** Opening Selected text block **

A Brazilian judge on Thursday ordered the lifting of a 48-hour suspension of the services in Brazil of Facebook Inc’s WhatsApp phone-messaging application, overturning an order from a lower court.
The interruption of WhatsApp’s text message and Internet telephone service caused outrage in Latin America’s largest country, where the company estimates it has 100 million personal users, and led to angry exchanges on the floor of Congress.
Rival messaging system Telegram said on Twitter that it received 1 million downloads in Brazil in one day due to the outage.
A judge in the commercial capital Sao Paulo had ordered the suspension of WhatsApp’s services from midnight on Wednesday (0200 GMT Thursday) after the California-based company, despite a fine, failed to comply with two judicial rulings to share information in a criminal case.
After several hours of suspension, WhatsApp services were restored following the injunction from the higher court.
“Considering the constitutional principles, it does not look reasonable that millions of users be affected as a result of the company’s inertia to provide information,” Judge Xavier de Souza from the 11th criminal court of Sao Paulo said in a ruling, recommending a higher fine be imposed on WhatsApp.
The incident highlighted growing international tensions between technology companies’ privacy concerns and national authorities’ efforts to use social media to recover information on possible criminal activities.
“Until today, Brazil has been an ally in creating an open Internet,” Facebook Chief Executive OfficerMark Zuckerberg posted after the interruption of WhatsApp’s services. “I am stunned that our efforts to protect people’s data would result in such an extreme decision by a single judge to punish every person in Brazil who uses WhatsApp.”

** Closing Selected text block **

#### [Task item]
Pick up the article on Brazil's WhatsApp suspension after its final sentence and carry it forward. The rows that follow have no connection to the article on Brazil's suspension of WhatsApp.

** Opening Given data block **

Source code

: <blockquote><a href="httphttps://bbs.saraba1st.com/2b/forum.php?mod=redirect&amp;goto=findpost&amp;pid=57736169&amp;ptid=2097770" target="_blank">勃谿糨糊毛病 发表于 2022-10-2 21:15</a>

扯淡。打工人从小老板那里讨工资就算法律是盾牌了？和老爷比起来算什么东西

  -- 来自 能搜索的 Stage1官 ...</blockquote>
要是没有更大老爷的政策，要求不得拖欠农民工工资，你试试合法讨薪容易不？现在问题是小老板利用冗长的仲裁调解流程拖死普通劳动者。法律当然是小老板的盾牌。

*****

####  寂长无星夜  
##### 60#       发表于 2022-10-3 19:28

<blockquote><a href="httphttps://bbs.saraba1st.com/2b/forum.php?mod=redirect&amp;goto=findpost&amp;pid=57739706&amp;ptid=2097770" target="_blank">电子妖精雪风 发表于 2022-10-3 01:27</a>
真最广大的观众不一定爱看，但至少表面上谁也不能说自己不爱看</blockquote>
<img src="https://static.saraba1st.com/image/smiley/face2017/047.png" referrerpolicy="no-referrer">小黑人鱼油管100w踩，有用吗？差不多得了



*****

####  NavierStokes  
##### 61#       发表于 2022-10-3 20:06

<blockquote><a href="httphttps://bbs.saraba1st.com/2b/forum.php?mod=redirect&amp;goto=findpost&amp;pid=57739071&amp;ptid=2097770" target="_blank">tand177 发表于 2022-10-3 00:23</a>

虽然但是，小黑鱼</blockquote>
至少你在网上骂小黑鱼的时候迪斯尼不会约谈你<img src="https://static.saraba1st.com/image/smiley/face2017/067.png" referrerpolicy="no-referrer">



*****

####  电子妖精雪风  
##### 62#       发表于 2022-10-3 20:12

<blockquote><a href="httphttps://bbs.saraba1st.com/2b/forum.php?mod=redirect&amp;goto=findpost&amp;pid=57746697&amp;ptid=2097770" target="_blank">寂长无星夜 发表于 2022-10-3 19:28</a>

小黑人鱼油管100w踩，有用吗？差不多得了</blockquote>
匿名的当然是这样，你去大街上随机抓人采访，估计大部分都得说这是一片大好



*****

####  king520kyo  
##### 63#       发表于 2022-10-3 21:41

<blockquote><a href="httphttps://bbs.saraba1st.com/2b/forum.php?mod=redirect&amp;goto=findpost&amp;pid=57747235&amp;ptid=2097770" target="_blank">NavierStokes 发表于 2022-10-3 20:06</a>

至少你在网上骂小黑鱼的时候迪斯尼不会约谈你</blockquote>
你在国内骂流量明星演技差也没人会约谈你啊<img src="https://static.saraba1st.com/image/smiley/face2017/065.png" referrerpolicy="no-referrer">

** Closing Given data block **

#### [Response for this exercise]
According to Band News TV, the criminal case involves a drug trafficker linked to one of Sao Paulo’s most dangerous criminal gangs, the PCC, or First Command of the Capital. The trafficker allegedly used WhatsApp services while committing crimes.
WhatsApp is widely used by people, companies and federal and local governments to send messages and share pictures and videos.
On the floor of Congress, lawmakers expressed their frustration at the suspension.
“This is ridiculous,” yelled congressman Caio Narcio. “What about our freedom to communicate?”
The suspension appeared to affect WhatsApp users outside Brazil’s borders, as hundreds of in Chile and Argentina took to social media on Thursday to complain that the messaging system was also interrupted in the two southern cone countries.
Chilean telecom provider VTR, owned by Liberty Global Inc, said it had re-established service to WhatsApp for its clients by using an “alternative international link.” Earlier it said that difficulty in accessing the app “originated outside of Chile,” without giving details.